Records provided
◇ ◇ ◇ ◇ ◇
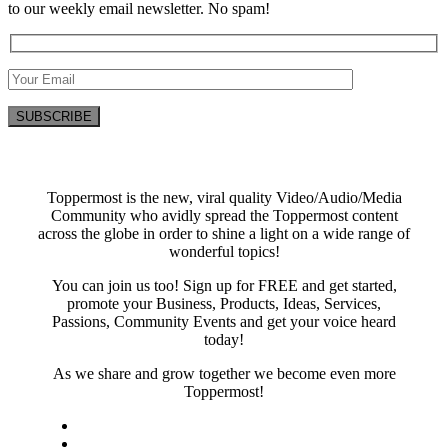
to our weekly email newsletter. No spam!
Toppermost is the new, viral quality Video/Audio/Media
Community who avidly spread the Toppermost content
across the globe in order to shine a light on a wide range of
wonderful topics!
You can join us too! Sign up for FREE and get started,
promote your Business, Products, Ideas, Services,
Passions, Community Events and get your voice heard
today!
As we share and grow together we become even more
Toppermost!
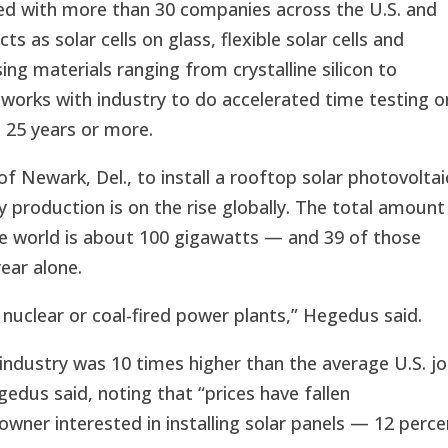
ked with more than 30 companies across the U.S. and
s as solar cells on glass, flexible solar cells and
ng materials ranging from crystalline silicon to
 works with industry to do accelerated time testing o
t 25 years or more.
f Newark, Del., to install a rooftop solar photovoltai
 production is on the rise globally. The total amount
the world is about 100 gigawatts — and 39 of those
ear alone.
nuclear or coal-fired power plants,” Hegedus said.
 industry was 10 times higher than the average U.S. j
edus said, noting that “prices have fallen
ner interested in installing solar panels — 12 perce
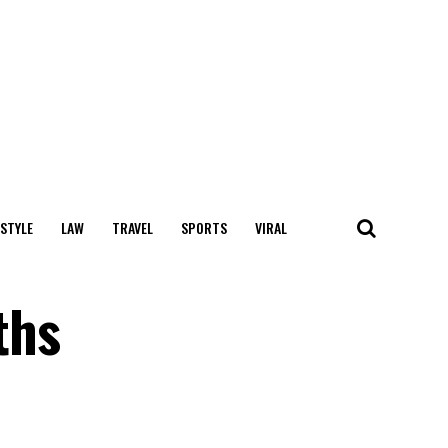
 STYLE
LAW
TRAVEL
SPORTS
VIRAL
ths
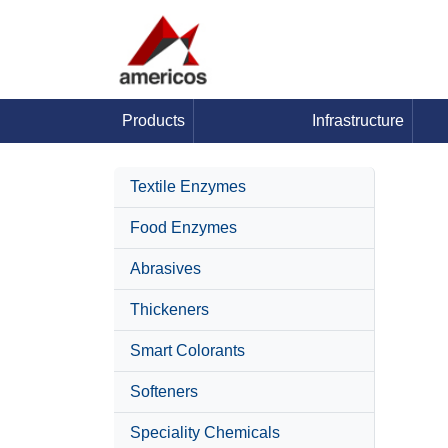
Products
Infrastructure
Textile Enzymes
Food Enzymes
Abrasives
Thickeners
Smart Colorants
Softeners
Speciality Chemicals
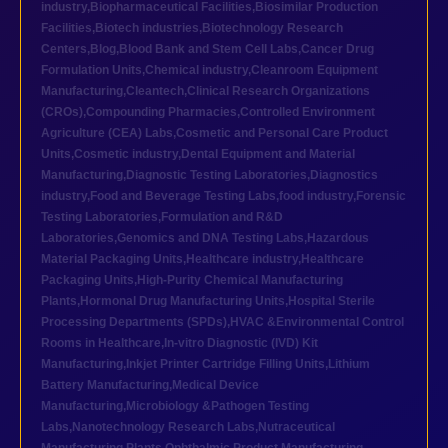
industry
,
Biopharmaceutical Facilities
,
Biosimilar Production
Facilities
,
Biotech industries
,
Biotechnology Research
Centers
,
Blog
,
Blood Bank and Stem Cell Labs
,
Cancer Drug
Formulation Units
,
Chemical industry
,
Cleanroom Equipment
Manufacturing
,
Cleantech
,
Clinical Research Organizations
(CROs)
,
Compounding Pharmacies
,
Controlled Environment
Agriculture (CEA) Labs
,
Cosmetic and Personal Care Product
Units
,
Cosmetic industry
,
Dental Equipment and Material
Manufacturing
,
Diagnostic Testing Laboratories
,
Diagnostics
industry
,
Food and Beverage Testing Labs
,
food industry
,
Forensic
Testing Laboratories
,
Formulation and R&D
Laboratories
,
Genomics and DNA Testing Labs
,
Hazardous
Material Packaging Units
,
Healthcare industry
,
Healthcare
Packaging Units
,
High-Purity Chemical Manufacturing
Plants
,
Hormonal Drug Manufacturing Units
,
Hospital Sterile
Processing Departments (SPDs)
,
HVAC &Environmental Control
Rooms in Healthcare
,
In-vitro Diagnostic (IVD) Kit
Manufacturing
,
Inkjet Printer Cartridge Filling Units
,
Lithium
Battery Manufacturing
,
Medical Device
Manufacturing
,
Microbiology &Pathogen Testing
Labs
,
Nanotechnology Research Labs
,
Nutraceutical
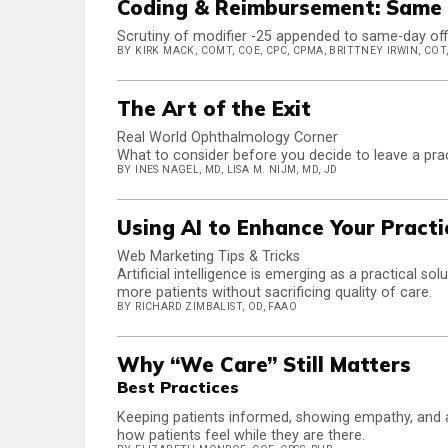
Coding & Reimbursement: Same 
Scrutiny of modifier -25 appended to same-day office
BY KIRK MACK, COMT, COE, CPC, CPMA, BRITTNEY IRWIN, COT,
The Art of the Exit
Real World Ophthalmology Corner
What to consider before you decide to leave a pra
BY INES NAGEL, MD, LISA M. NIJM, MD, JD
Using AI to Enhance Your Pract
Web Marketing Tips & Tricks
Artificial intelligence is emerging as a practical s
more patients without sacrificing quality of care.
BY RICHARD ZIMBALIST, OD, FAAO
Why “We Care” Still Matters
Best Practices
Keeping patients informed, showing empathy, and av
how patients feel while they are there.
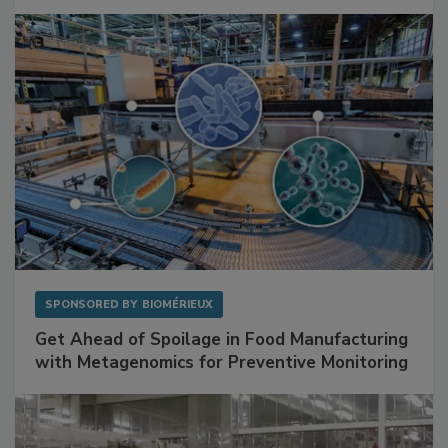
SPONSORED BY
BIOMÉRIEUX
Get Ahead of Spoilage in Food Manufacturing
with Metagenomics for Preventive Monitoring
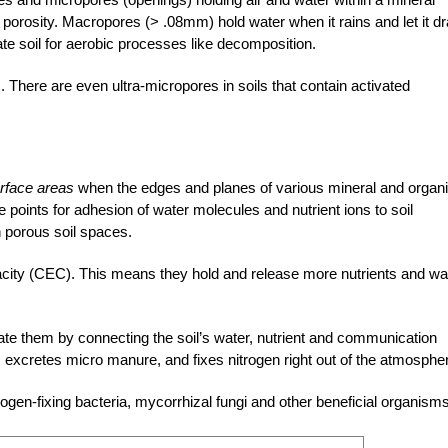
s
porosity. Macropores (> .08mm) hold water when it rains and let it dr
nate soil for aerobic processes like decomposition.
s. There are even
ultra-micropores
in soils that contain activated
rface areas
when the edges and planes of various mineral and organ
 points for adhesion of water molecules and nutrient ions to soil
 porous soil spaces.
acity
(CEC). This means they hold and release more nutrients and wa
erate them by connecting the soil’s water, nutrient and communication
 excretes micro manure, and fixes nitrogen right out of the atmosphe
rogen-fixing bacteria, mycorrhizal fungi and other beneficial organisms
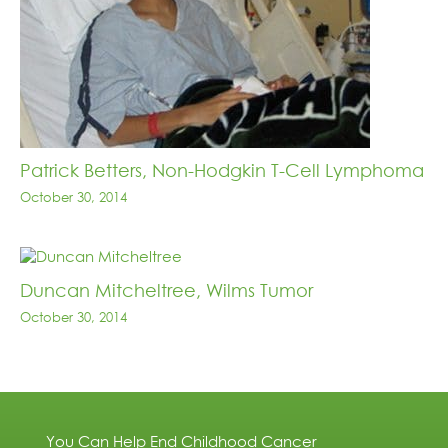
Patrick Betters, Non-Hodgkin T-Cell Lymphoma
October 30, 2014
Duncan Mitcheltree, Wilms Tumor
October 30, 2014
You Can Help End Childhood Cancer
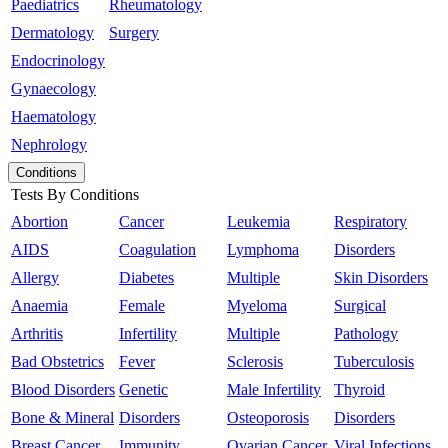
Paediatrics
Rheumatology
Dermatology
Surgery
Endocrinology
Gynaecology
Haematology
Nephrology
Conditions
Tests By Conditions
Abortion
Cancer
Leukemia
Respiratory
AIDS
Coagulation
Lymphoma
Disorders
Allergy
Diabetes
Multiple
Skin Disorders
Anaemia
Female
Myeloma
Surgical
Arthritis
Infertility
Multiple
Pathology
Bad Obstetrics
Fever
Sclerosis
Tuberculosis
Blood Disorders
Genetic
Male Infertility
Thyroid
Bone & Mineral
Disorders
Osteoporosis
Disorders
Breast Cancer
Immunity
Ovarian Cancer
Viral Infections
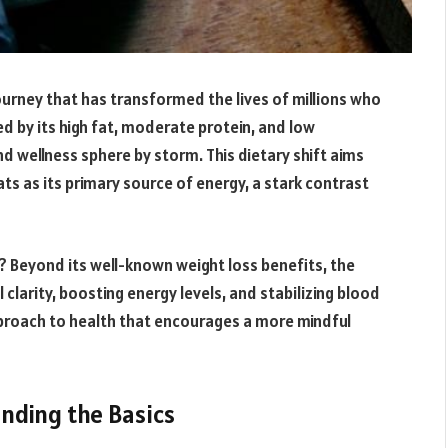
ourney that has transformed the lives of millions who
d by its high fat, moderate protein, and low
 wellness sphere by storm. This dietary shift aims
fats as its primary source of energy, a stark contrast
? Beyond its well-known weight loss benefits, the
clarity, boosting energy levels, and stabilizing blood
c approach to health that encourages a more mindful
anding the Basics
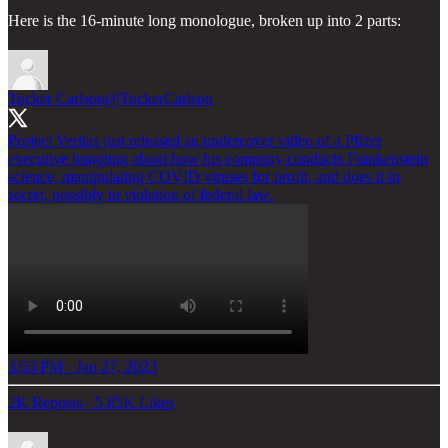
Here is the 16-minute long monologue, broken up into 2 parts:
Tucker Carlson
@TuckerCarlson
Project Veritas just released an undercover video of a Pfizer
executive bragging about how his company conducts Frankenstein
science, manipulating COVID viruses for profit, and does it in
secret, possibly in violation of federal law.
3:53 PM · Jan 27, 2023
2K Reposts
·
5.85K Likes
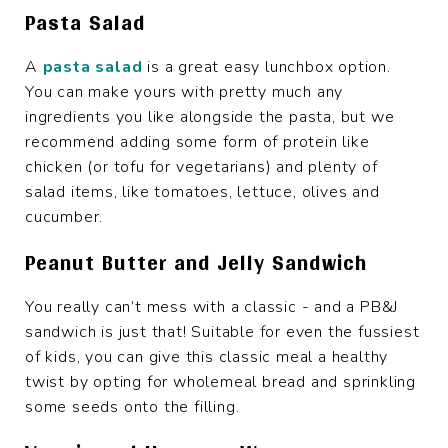
Pasta Salad
A
pasta salad
is a great easy lunchbox option.
You can make yours with pretty much any
ingredients you like alongside the pasta, but we
recommend adding some form of protein like
chicken (or tofu for vegetarians) and plenty of
salad items, like tomatoes, lettuce, olives and
cucumber.
Peanut Butter and Jelly Sandwich
You really can’t mess with a classic - and a PB&J
sandwich is just that! Suitable for even the fussiest
of kids, you can give this classic meal a healthy
twist by opting for wholemeal bread and sprinkling
some seeds onto the filling.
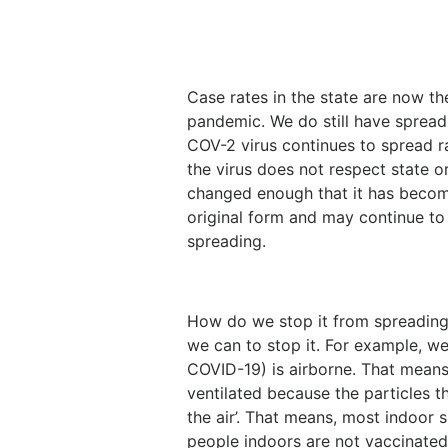
Case rates in the state are now th
pandemic. We do still have sprea
COV-2 virus continues to spread ra
the virus does not respect state or 
changed enough that it has become
original form and may continue to 
spreading.
How do we stop it from spreading
we can to stop it. For example, w
COVID-19) is airborne. That means i
ventilated because the particles 
the air’. That means, most indoor s
people indoors are not vaccinated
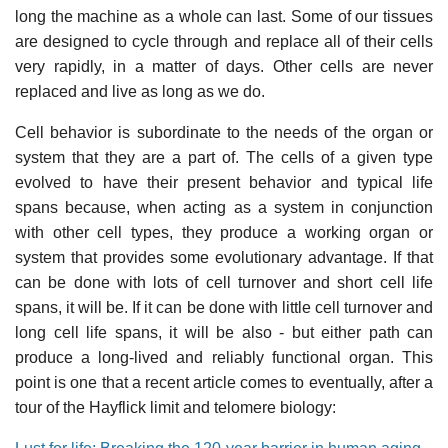
long the machine as a whole can last. Some of our tissues
are designed to cycle through and replace all of their cells
very rapidly, in a matter of days. Other cells are never
replaced and live as long as we do.
Cell behavior is subordinate to the needs of the organ or
system that they are a part of. The cells of a given type
evolved to have their present behavior and typical life
spans because, when acting as a system in conjunction
with other cell types, they produce a working organ or
system that provides some evolutionary advantage. If that
can be done with lots of cell turnover and short cell life
spans, it will be. If it can be done with little cell turnover and
long cell life spans, it will be also - but either path can
produce a long-lived and reliably functional organ. This
point is one that a recent article comes to eventually, after a
tour of the Hayflick limit and telomere biology:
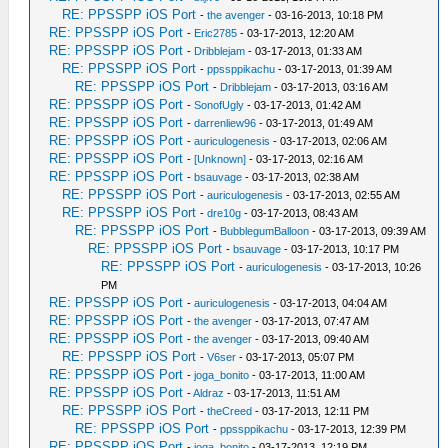
RE: PPSSPP iOS Port
-
the avenger
- 03-16-2013, 10:18 PM
RE: PPSSPP iOS Port
-
Eric2785
- 03-17-2013, 12:20 AM
RE: PPSSPP iOS Port
-
Dribblejam
- 03-17-2013, 01:33 AM
RE: PPSSPP iOS Port
-
ppssppikachu
- 03-17-2013, 01:39 AM
RE: PPSSPP iOS Port
-
Dribblejam
- 03-17-2013, 03:16 AM
RE: PPSSPP iOS Port
-
SonofUgly
- 03-17-2013, 01:42 AM
RE: PPSSPP iOS Port
-
darrenliew96
- 03-17-2013, 01:49 AM
RE: PPSSPP iOS Port
-
auriculogenesis
- 03-17-2013, 02:06 AM
RE: PPSSPP iOS Port
-
[Unknown]
- 03-17-2013, 02:16 AM
RE: PPSSPP iOS Port
-
bsauvage
- 03-17-2013, 02:38 AM
RE: PPSSPP iOS Port
-
auriculogenesis
- 03-17-2013, 02:55 AM
RE: PPSSPP iOS Port
-
dre10g
- 03-17-2013, 08:43 AM
RE: PPSSPP iOS Port
-
BubblegumBalloon
- 03-17-2013, 09:39 AM
RE: PPSSPP iOS Port
-
bsauvage
- 03-17-2013, 10:17 PM
RE: PPSSPP iOS Port
-
auriculogenesis
- 03-17-2013, 10:26
PM
RE: PPSSPP iOS Port
-
auriculogenesis
- 03-17-2013, 04:04 AM
RE: PPSSPP iOS Port
-
the avenger
- 03-17-2013, 07:47 AM
RE: PPSSPP iOS Port
-
the avenger
- 03-17-2013, 09:40 AM
RE: PPSSPP iOS Port
-
V6ser
- 03-17-2013, 05:07 PM
RE: PPSSPP iOS Port
-
joga_bonito
- 03-17-2013, 11:00 AM
RE: PPSSPP iOS Port
-
Aldraz
- 03-17-2013, 11:51 AM
RE: PPSSPP iOS Port
-
theCreed
- 03-17-2013, 12:11 PM
RE: PPSSPP iOS Port
-
ppssppikachu
- 03-17-2013, 12:39 PM
RE: PPSSPP iOS Port
-
joga_bonito
- 03-17-2013, 12:19 PM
◇ ◇ ◇ ◇ ◇
Assignment
Would you show all lines of the material above that contain the word "Labs"?

The completed task
Blood Bank and Stem Cell Labs
Agriculture (CEA) Labs
Food and Beverage Testing Labs
Genomics and DNA Testing Labs
Labs
Nanotechnology Research Labs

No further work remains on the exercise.